[TASK OBJECTIVE] Reproduce each of the following rows verbatim, keeping every line in the order given.

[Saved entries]
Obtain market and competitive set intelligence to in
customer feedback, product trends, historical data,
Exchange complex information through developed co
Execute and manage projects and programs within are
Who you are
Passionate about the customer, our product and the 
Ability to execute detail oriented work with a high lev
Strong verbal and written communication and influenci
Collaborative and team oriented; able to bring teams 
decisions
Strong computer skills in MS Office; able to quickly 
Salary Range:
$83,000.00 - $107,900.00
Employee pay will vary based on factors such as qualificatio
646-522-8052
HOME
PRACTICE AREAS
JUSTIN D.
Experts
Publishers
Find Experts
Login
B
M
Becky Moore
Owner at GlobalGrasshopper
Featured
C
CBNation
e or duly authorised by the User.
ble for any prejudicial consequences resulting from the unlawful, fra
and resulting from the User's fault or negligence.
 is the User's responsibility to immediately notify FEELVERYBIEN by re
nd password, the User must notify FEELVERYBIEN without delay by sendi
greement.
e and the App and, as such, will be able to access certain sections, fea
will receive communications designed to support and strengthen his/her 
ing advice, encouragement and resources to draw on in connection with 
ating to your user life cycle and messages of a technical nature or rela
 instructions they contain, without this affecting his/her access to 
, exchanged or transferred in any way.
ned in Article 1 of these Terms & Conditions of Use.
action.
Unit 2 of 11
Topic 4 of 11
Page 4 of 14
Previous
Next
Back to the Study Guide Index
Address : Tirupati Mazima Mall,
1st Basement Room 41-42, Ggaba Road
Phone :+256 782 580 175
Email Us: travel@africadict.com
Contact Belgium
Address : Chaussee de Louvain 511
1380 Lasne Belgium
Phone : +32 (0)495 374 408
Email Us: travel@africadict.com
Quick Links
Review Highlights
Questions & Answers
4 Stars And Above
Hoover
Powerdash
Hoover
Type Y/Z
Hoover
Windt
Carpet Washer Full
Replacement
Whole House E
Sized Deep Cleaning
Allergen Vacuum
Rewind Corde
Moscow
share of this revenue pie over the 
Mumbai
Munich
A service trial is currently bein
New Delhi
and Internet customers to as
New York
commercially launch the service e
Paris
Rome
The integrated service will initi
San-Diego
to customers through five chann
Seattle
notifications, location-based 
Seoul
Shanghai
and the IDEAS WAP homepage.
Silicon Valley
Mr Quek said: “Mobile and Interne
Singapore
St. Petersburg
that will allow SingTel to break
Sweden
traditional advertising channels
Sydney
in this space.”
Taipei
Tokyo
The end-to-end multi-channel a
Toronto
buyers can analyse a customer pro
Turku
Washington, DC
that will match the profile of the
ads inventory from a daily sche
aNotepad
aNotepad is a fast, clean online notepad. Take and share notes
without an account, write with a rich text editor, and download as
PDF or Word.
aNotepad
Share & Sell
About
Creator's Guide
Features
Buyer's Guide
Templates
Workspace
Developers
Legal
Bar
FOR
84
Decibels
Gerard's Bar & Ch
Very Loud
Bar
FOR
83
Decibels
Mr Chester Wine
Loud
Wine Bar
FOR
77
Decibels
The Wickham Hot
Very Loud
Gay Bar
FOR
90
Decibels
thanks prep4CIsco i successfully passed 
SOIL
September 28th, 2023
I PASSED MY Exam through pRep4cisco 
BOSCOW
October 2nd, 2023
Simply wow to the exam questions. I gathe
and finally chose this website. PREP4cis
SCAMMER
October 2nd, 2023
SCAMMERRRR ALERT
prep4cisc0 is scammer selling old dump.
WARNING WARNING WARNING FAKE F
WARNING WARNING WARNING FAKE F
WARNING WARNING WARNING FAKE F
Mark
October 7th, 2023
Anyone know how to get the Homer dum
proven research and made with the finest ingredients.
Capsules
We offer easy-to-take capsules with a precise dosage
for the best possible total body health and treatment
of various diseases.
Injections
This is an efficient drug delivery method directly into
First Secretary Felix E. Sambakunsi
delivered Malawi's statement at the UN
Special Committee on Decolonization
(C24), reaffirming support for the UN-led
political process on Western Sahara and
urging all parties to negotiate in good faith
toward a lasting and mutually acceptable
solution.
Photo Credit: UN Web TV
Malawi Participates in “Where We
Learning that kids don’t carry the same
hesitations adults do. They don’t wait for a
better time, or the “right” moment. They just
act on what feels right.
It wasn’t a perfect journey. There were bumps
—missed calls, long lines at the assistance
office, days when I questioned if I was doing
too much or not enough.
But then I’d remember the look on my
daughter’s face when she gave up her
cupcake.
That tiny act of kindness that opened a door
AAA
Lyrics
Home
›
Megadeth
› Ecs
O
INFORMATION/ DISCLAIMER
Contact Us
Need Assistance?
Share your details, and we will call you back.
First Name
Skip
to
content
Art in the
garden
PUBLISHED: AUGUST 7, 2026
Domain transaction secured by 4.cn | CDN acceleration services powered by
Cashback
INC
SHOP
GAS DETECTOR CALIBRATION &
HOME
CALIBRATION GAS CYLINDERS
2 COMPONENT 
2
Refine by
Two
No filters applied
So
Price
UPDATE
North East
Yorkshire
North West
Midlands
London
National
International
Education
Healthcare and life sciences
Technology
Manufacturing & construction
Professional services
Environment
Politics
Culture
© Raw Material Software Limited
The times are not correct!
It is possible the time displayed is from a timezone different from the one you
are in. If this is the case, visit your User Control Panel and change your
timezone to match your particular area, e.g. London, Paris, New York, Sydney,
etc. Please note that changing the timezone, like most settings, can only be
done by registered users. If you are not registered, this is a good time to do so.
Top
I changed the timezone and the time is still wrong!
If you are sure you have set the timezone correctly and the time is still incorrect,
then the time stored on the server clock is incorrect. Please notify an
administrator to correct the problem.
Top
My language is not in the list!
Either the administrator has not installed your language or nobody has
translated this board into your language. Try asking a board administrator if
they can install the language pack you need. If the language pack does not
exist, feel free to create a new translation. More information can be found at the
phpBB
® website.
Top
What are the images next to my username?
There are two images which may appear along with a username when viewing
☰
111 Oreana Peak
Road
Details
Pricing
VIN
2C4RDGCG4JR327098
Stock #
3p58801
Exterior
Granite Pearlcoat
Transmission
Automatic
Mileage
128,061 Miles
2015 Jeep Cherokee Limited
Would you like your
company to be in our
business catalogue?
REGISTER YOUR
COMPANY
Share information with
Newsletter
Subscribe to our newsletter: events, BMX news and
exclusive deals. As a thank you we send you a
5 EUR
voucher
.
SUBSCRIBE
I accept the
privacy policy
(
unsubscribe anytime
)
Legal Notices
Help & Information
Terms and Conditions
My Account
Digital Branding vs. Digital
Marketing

[OUTPUT FOR THIS TASK]
Obtain market and competitive set intelligence to in
customer feedback, product trends, historical data,
Exchange complex information through developed co
Execute and manage projects and programs within are
Who you are
Passionate about the customer, our product and the 
Ability to execute detail oriented work with a high lev
Strong verbal and written communication and influenci
Collaborative and team oriented; able to bring teams 
decisions
Strong computer skills in MS Office; able to quickly 
Salary Range:
$83,000.00 - $107,900.00
Employee pay will vary based on factors such as qualificatio
646-522-8052
HOME
PRACTICE AREAS
JUSTIN D.
Experts
Publishers
Find Experts
Login
B
M
Becky Moore
Owner at GlobalGrasshopper
Featured
C
CBNation
e or duly authorised by the User.
ble for any prejudicial consequences resulting from the unlawful, fra
and resulting from the User's fault or negligence.
 is the User's responsibility to immediately notify FEELVERYBIEN by re
nd password, the User must notify FEELVERYBIEN without delay by sendi
greement.
e and the App and, as such, will be able to access certain sections, fea
will receive communications designed to support and strengthen his/her 
ing advice, encouragement and resources to draw on in connection with 
ating to your user life cycle and messages of a technical nature or rela
 instructions they contain, without this affecting his/her access to 
, exchanged or transferred in any way.
ned in Article 1 of these Terms & Conditions of Use.
action.
Unit 2 of 11
Topic 4 of 11
Page 4 of 14
Previous
Next
Back to the Study Guide Index
Address : Tirupati Mazima Mall,
1st Basement Room 41-42, Ggaba Road
Phone :+256 782 580 175
Email Us: travel@africadict.com
Contact Belgium
Address : Chaussee de Louvain 511
1380 Lasne Belgium
Phone : +32 (0)495 374 408
Email Us: travel@africadict.com
Quick Links
Review Highlights
Questions & Answers
4 Stars And Above
Hoover
Powerdash
Hoover
Type Y/Z
Hoover
Windt
Carpet Washer Full
Replacement
Whole House E
Sized Deep Cleaning
Allergen Vacuum
Rewind Corde
Moscow
share of this revenue pie over the 
Mumbai
Munich
A service trial is currently bein
New Delhi
and Internet customers to as
New York
commercially launch the service e
Paris
Rome
The integrated service will initi
San-Diego
to customers through five chann
Seattle
notifications, location-based 
Seoul
Shanghai
and the IDEAS WAP homepage.
Silicon Valley
Mr Quek said: “Mobile and Interne
Singapore
St. Petersburg
that will allow SingTel to break
Sweden
traditional advertising channels
Sydney
in this space.”
Taipei
Tokyo
The end-to-end multi-channel a
Toronto
buyers can analyse a customer pro
Turku
Washington, DC
that will match the profile of the
ads inventory from a daily sche
aNotepad
aNotepad is a fast, clean online notepad. Take and share notes
without an account, write with a rich text editor, and download as
PDF or Word.
aNotepad
Share & Sell
About
Creator's Guide
Features
Buyer's Guide
Templates
Workspace
Developers
Legal
Bar
FOR
84
Decibels
Gerard's Bar & Ch
Very Loud
Bar
FOR
83
Decibels
Mr Chester Wine
Loud
Wine Bar
FOR
77
Decibels
The Wickham Hot
Very Loud
Gay Bar
FOR
90
Decibels
thanks prep4CIsco i successfully passed 
SOIL
September 28th, 2023
I PASSED MY Exam through pRep4cisco 
BOSCOW
October 2nd, 2023
Simply wow to the exam questions. I gathe
and finally chose this website. PREP4cis
SCAMMER
October 2nd, 2023
SCAMMERRRR ALERT
prep4cisc0 is scammer selling old dump.
WARNING WARNING WARNING FAKE F
WARNING WARNING WARNING FAKE F
WARNING WARNING WARNING FAKE F
Mark
October 7th, 2023
Anyone know how to get the Homer dum
proven research and made with the finest ingredients.
Capsules
We offer easy-to-take capsules with a precise dosage
for the best possible total body health and treatment
of various diseases.
Injections
This is an efficient drug delivery method directly into
First Secretary Felix E. Sambakunsi
delivered Malawi's statement at the UN
Special Committee on Decolonization
(C24), reaffirming support for the UN-led
political process on Western Sahara and
urging all parties to negotiate in good faith
toward a lasting and mutually acceptable
solution.
Photo Credit: UN Web TV
Malawi Participates in “Where We
Learning that kids don’t carry the same
hesitations adults do. They don’t wait for a
better time, or the “right” moment. They just
act on what feels right.
It wasn’t a perfect journey. There were bumps
—missed calls, long lines at the assistance
office, days when I questioned if I was doing
too much or not enough.
But then I’d remember the look on my
daughter’s face when she gave up her
cupcake.
That tiny act of kindness that opened a door
AAA
Lyrics
Home
›
Megadeth
› Ecs
O
INFORMATION/ DISCLAIMER
Contact Us
Need Assistance?
Share your details, and we will call you back.
First Name
Skip
to
content
Art in the
garden
PUBLISHED: AUGUST 7, 2026
Domain transaction secured by 4.cn | CDN acceleration services powered by
Cashback
INC
SHOP
GAS DETECTOR CALIBRATION &
HOME
CALIBRATION GAS CYLINDERS
2 COMPONENT 
2
Refine by
Two
No filters applied
So
Price
UPDATE
North East
Yorkshire
North West
Midlands
London
National
International
Education
Healthcare and life sciences
Technology
Manufacturing & construction
Professional services
Environment
Politics
Culture
© Raw Material Software Limited
The times are not correct!
It is possible the time displayed is from a timezone different from the one you
are in. If this is the case, visit your User Control Panel and change your
timezone to match your particular area, e.g. London, Paris, New York, Sydney,
etc. Please note that changing the timezone, like most settings, can only be
done by registered users. If you are not registered, this is a good time to do so.
Top
I changed the timezone and the time is still wrong!
If you are sure you have set the timezone correctly and the time is still incorrect,
then the time stored on the server clock is incorrect. Please notify an
administrator to correct the problem.
Top
My language is not in the list!
Either the administrator has not installed your language or nobody has
translated this board into your language. Try asking a board administrator if
they can install the language pack you need. If the language pack does not
exist, feel free to create a new translation. More information can be found at the
phpBB
® website.
Top
What are the images next to my username?
There are two images which may appear along with a username when viewing
☰
111 Oreana Peak
Road
Details
Pricing
VIN
2C4RDGCG4JR327098
Stock #
3p58801
Exterior
Granite Pearlcoat
Transmission
Automatic
Mileage
128,061 Miles
2015 Jeep Cherokee Limited
Would you like your
company to be in our
business catalogue?
REGISTER YOUR
COMPANY
Share information with
Newsletter
Subscribe to our newsletter: events, BMX news and
exclusive deals. As a thank you we send you a
5 EUR
voucher
.
SUBSCRIBE
I accept the
privacy policy
(
unsubscribe anytime
)
Legal Notices
Help & Information
Terms and Conditions
My Account
Digital Branding vs. Digital
Marketing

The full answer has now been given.